So how much hardware can we get for $7,128?
I started with one of the more common 2-socket server models, a Dell PowerEdge R730, and then optioned it with:
- Chassis – up to 8 2.5″ drives (because 2.5″ drives aren’t just the future, they should be your default today)
- Two Intel Xeon E5-2637 v4 – quad core, 3.5GHz – I splurged $995.41 to get the second processor
- Four 32GB RDIMMs – that’s 128GB memory
- PERC H730P RAID controller – a $605.05 step up, and I felt a little guilty about this, but I’m assuming that you’re going to add more drives over time, and I want the best storage throughput I can get from the vendor
- Two 200GB SSD boot drives – which sounds crazy to do SSD on a boot drive, but c’mon, they’re only $174.31 apiece, which is less than the magnetics, and gives you enough space to house Windows Updates
- Two 480GB SSD MLC drives – at $376.22 each – as a mirrored pair for
- Redundant power supplies – $181.71, but a common sense safety measure for database servers
- Total: $7,196.71 (plus tax, shipping, etc)

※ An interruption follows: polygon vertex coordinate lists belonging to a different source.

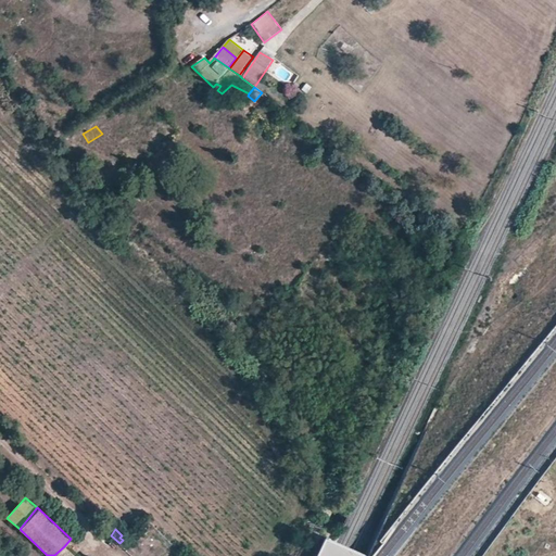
[(74,555),(64,546),(54,555),(74,555)]
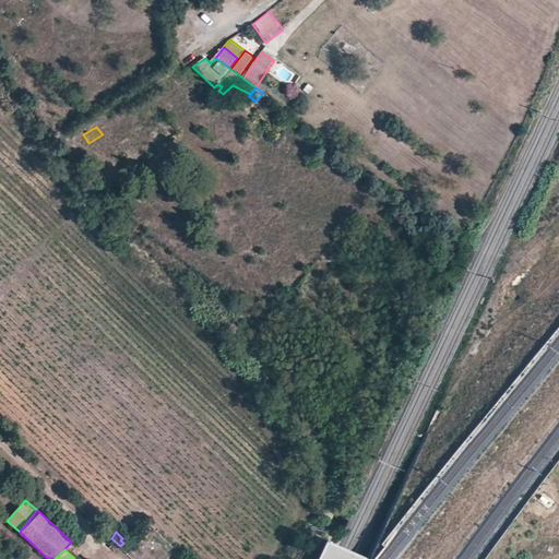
All buildings are outlined.
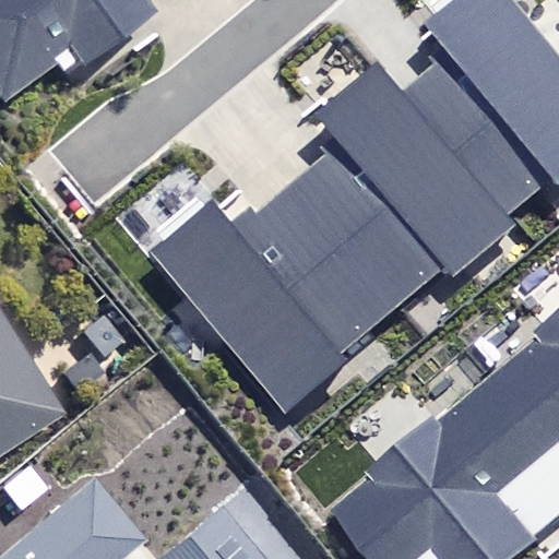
[(0,0),(0,95),(4,102),(58,63),(68,75),(154,13),(144,0),(0,0)]
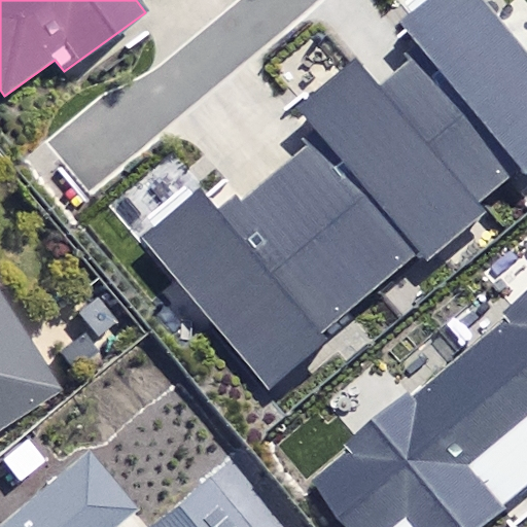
[(138,239),(267,391),(328,340),(319,328),(416,248),(426,261),(484,212),(476,203),(519,167),(523,172),(526,168),(526,50),(484,0),(424,0),(399,22),(422,48),(381,83),(357,56),(295,108),(313,129),(301,140),(306,146),(238,203),(233,196),(216,209),(199,188),(138,239)]
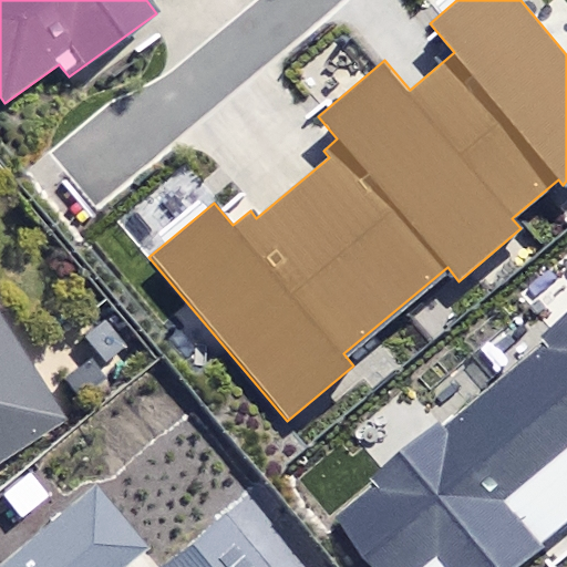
[(566,320),(337,517),(379,566),(516,566),(566,524),(566,320)]
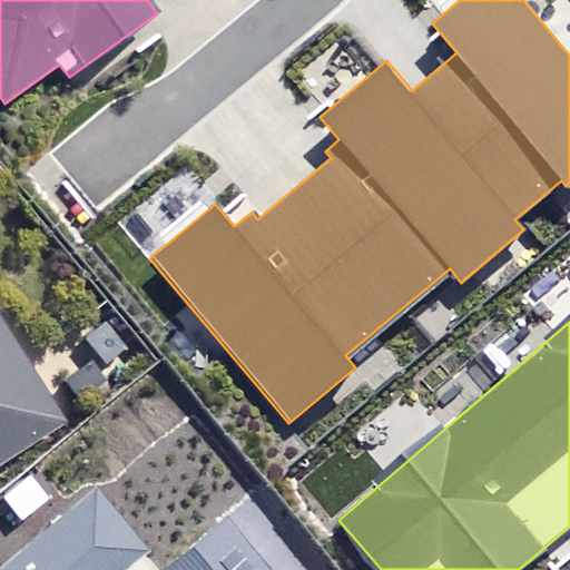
[(0,455),(56,420),(0,333),(0,455)]
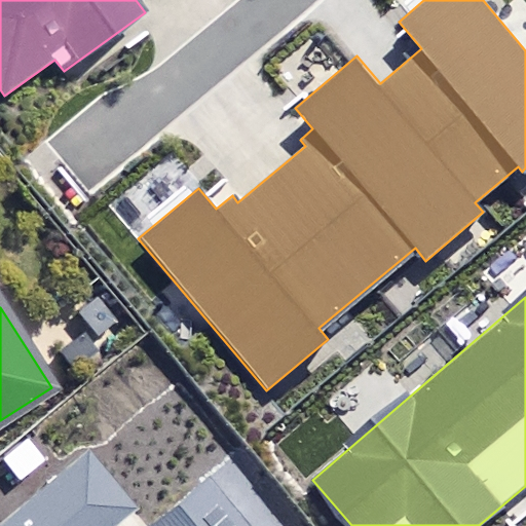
[(97,525),(132,497),(84,440),(0,510),(0,525),(239,525),(194,472),(132,524),(134,525),(97,525)]
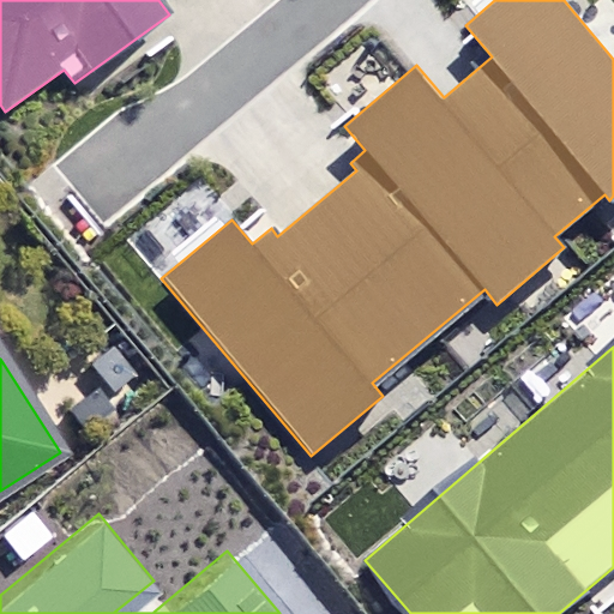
All buildings are outlined.
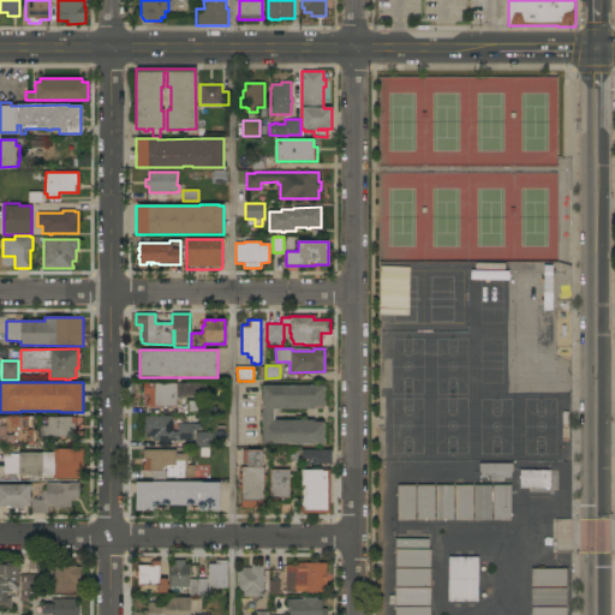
[(177,383),(177,407),(147,406),(147,400),(149,400),(149,395),(145,395),(145,394),(143,394),(143,383),(177,383)]
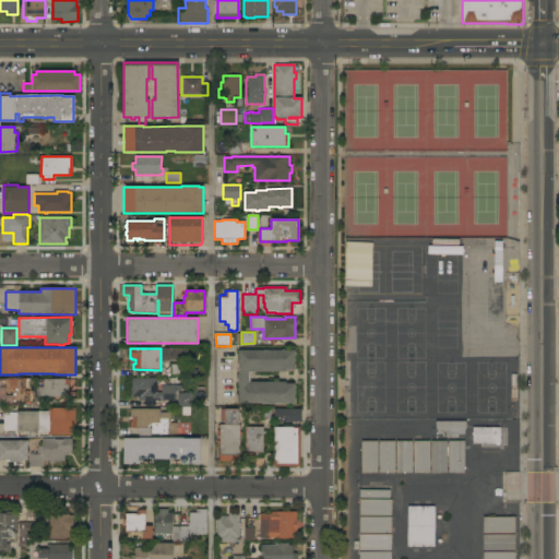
[(295,349),(295,370),(285,370),(285,371),(249,371),(249,382),(285,382),(285,383),(295,383),(295,404),(293,404),(293,403),(238,403),(238,379),(236,379),(236,375),(238,375),(238,349),(295,349)]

That’s a lot of hardware horsepower for the cost of just one core of Enterprise Edition.
Wanna go wild and crazy and buy two cores worth?
Take that same starter box, and throw in some power-ups:
- Upgraded redundant power supplies – $60.58 extra to handle the…
- 512GB RAM – gonna need another 12 memory sticks for $5,806.92, which sounds like a lot, but now we’re caching pretty large databases in RAM, avoiding writes to TempDB, and giving queries plenty of room for workspace
- That brings us to $11,128.55 from Dell, leaving us $3,127.45 change left over, which I’ll use for…
- Two 800GB Intel P3700 PCI Express SSDs – each just $1,277.02, a crazy deal for their rockin’ performance, and we’ll mirror them together for even faster reads (and leave the two 480GB SSDs for TempDB or logs or whatever, hey, who cares, hardware is cheap)
- Total: $13,682.59
And take the remaining change and buy yourself some nice training and a tasty dinner.
SQL Server Enterprise Edition makes great hardware look cheap.
I’m not saying Enterprise Edition is overpriced – I think it’s completely fair given its amazeballs capabilities. The problem I have is with people who pour all their money into licensing and proceed to install it on something with less cores, memory, and solid state space than a Microsoft Surface.
When you’re struggling with performance management on a 4-core Enterprise Edition VM, wheezing with 16GB RAM, storing data on spinning rusty frisbees, spending weeks of developer time trying to rewrite legacy code, take a break and run some numbers:
- How much do your developers and DBAs cost per day?
- How many days have they spent working on the performance issue?
- How much have you paid in Software Assurance over the last couple of years?
- How much would your hardware cost today to replace? (Not what you originally paid for it.)